Arbitron relocating offices to Columbia

June 21, 1994|By Mark Guidera | Mark Guidera,Sun Staff Writer

The Arbitron Co., the radio-ratings company, plans to move its headquarters to Columbia next year -- a boost to the Howard County economy and to the beleaguered Baltimore-Washington office market.

The company will move 400 employees from four other sites in Laurel and Beltsville to 127,000 square feet of office space in the Patuxent Woods Business Park. The lease would be one of the largest private-sector deals in the Baltimore area in years.

The 15-year-lease is worth more than $20 million, according to Cole Schnorf, a Manekin Corp. executive who helped negotiate the deal.

"This is one of the biggest private-sector deals in years and a clear sign the economy is improving," he said.

The main tangible economic benefit will be seen in the retail and office space markets, said Richard Story, director of the Howard County Economic Development Authority, a quasi-governmental agency.

Retailers near Arbitron's new headquarters, such as delicatessens, gas stations and restaurants, will see some new business that, in turn, will increase county sales tax revenues. And the lease will help reduce the inventory of vacant office space in the regional market, Mr. Story said.

E. Hayes Merkert, a broker with Manekin, said the deal should have "a positive ripple effect" in the office market.

"With big blocks of space like this fast disappearing from the market, companies with large space needs in the area may have to turn to the build-to-suit market," Mr. Merkert said. That market has been flat for several years.

But Mr. Story said the main benefit will be symbolic.

"The direct economic impact on the county isn't great. But Arbitron's move will be a big help in our efforts to sell the county as a great location to other companies," he said. "You are known by the company you keep, and Arbitron obviously has a nationally recognized name."

Arbitron's relocation -- which will make the company Howard County's 13th-largest employer, will consolidate administrative offices, computer data operations, information production and archives in two buildings in the business park. One of the buildings is owned by Manekin, which developed the park, and the other is owned by State Farm Insurance, Mr. Merkert said.

"It had become impractical to operate out of four different sites," said Tony Gochal, director of communications for Arbitron. "Columbia gave us the best location and the style of buildings we wanted."

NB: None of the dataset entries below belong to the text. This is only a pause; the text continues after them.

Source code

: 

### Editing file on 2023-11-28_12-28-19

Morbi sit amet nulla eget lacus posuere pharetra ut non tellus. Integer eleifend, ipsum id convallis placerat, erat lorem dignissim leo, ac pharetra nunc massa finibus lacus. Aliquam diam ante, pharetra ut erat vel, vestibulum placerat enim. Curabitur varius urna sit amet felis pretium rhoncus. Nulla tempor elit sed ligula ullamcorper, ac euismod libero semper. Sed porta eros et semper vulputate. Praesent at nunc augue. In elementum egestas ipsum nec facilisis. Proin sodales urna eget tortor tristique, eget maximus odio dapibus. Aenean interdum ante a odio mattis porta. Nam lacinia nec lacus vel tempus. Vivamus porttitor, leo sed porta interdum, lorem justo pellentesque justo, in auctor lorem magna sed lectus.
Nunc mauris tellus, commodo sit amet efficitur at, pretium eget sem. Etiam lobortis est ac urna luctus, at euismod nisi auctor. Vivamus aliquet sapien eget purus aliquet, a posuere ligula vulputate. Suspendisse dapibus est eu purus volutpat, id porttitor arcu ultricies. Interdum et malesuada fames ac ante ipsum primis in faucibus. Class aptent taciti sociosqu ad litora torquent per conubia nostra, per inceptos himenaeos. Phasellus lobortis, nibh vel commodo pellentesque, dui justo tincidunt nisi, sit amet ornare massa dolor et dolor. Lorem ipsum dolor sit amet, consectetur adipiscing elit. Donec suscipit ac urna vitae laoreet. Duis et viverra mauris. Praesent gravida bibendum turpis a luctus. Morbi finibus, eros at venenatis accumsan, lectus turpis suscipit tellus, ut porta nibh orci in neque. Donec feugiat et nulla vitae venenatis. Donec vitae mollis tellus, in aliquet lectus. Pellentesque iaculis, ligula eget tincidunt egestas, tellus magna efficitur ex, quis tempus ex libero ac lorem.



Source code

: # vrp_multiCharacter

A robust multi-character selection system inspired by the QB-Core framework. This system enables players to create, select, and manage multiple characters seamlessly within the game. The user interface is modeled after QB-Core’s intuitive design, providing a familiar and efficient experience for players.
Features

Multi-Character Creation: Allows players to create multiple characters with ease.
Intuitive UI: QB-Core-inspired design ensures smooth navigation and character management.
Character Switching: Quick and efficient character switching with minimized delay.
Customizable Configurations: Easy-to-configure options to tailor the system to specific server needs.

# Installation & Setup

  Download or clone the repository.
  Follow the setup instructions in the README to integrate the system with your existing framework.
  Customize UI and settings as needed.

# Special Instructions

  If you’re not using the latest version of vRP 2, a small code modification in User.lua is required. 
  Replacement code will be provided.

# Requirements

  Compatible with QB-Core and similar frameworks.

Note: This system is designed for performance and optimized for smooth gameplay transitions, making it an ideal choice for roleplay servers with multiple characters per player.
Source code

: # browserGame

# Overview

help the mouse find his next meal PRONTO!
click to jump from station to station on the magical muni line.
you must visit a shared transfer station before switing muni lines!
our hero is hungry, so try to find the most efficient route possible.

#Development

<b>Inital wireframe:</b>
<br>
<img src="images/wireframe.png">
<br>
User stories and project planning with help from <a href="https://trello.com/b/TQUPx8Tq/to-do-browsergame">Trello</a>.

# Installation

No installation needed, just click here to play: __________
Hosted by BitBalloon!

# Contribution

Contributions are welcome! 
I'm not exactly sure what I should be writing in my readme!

Arbitron, with about 2,000 customers in the nation's 240 radio markets, had considered several other locations in the Baltimore-Washington corridor but picked Columbia, in part, because of its proximity to Baltimore-Washington International Airport, Mr. Gochal said.

"We didn't want to move too far from the airport or from our employee population," he said. Most of the company's workers live in Anne Arundel, Howard and Prince George's counties.

Columbia is about 10 miles from BWI. Customers often fly into BWI when visiting the company to review ratings surveys, Mr. Gochal said. The company provides customers -- radio stations, broadcast companies and advertisers -- with information about radio audiences and their listening and purchasing habits.

The current tenant of the Patuxent Woods space, BDM Corp., a defense contractor, is planning to relocate in the area.

Arbitron, owned by New York-based Ceridian Corp., an information services company, was founded in 1949 and quickly built a nationwide name by tracking information about television audiences. The company had viewers attach meters to their TV sets, keep logs of viewing habits and track how their purchases were affected by advertising. The company branched into the radio ratings business in 1965.

Late last year, the company threw in the towel in its battle with A. C. Nielsen Co. for the television ratings business, laying off 733 people. About 400 of those employees worked at the company's Laurel and Beltsville operations.

Mr. Gochal said Arbitron's revenues last year were about $110 million, down from an estimated $187 million in 1991, when the company was still in the television-station ratings business.

Arbitron expects the move, beginning in late fall, to be completed within a year. Arbitron's sales force of 300 in five cities won't be affected.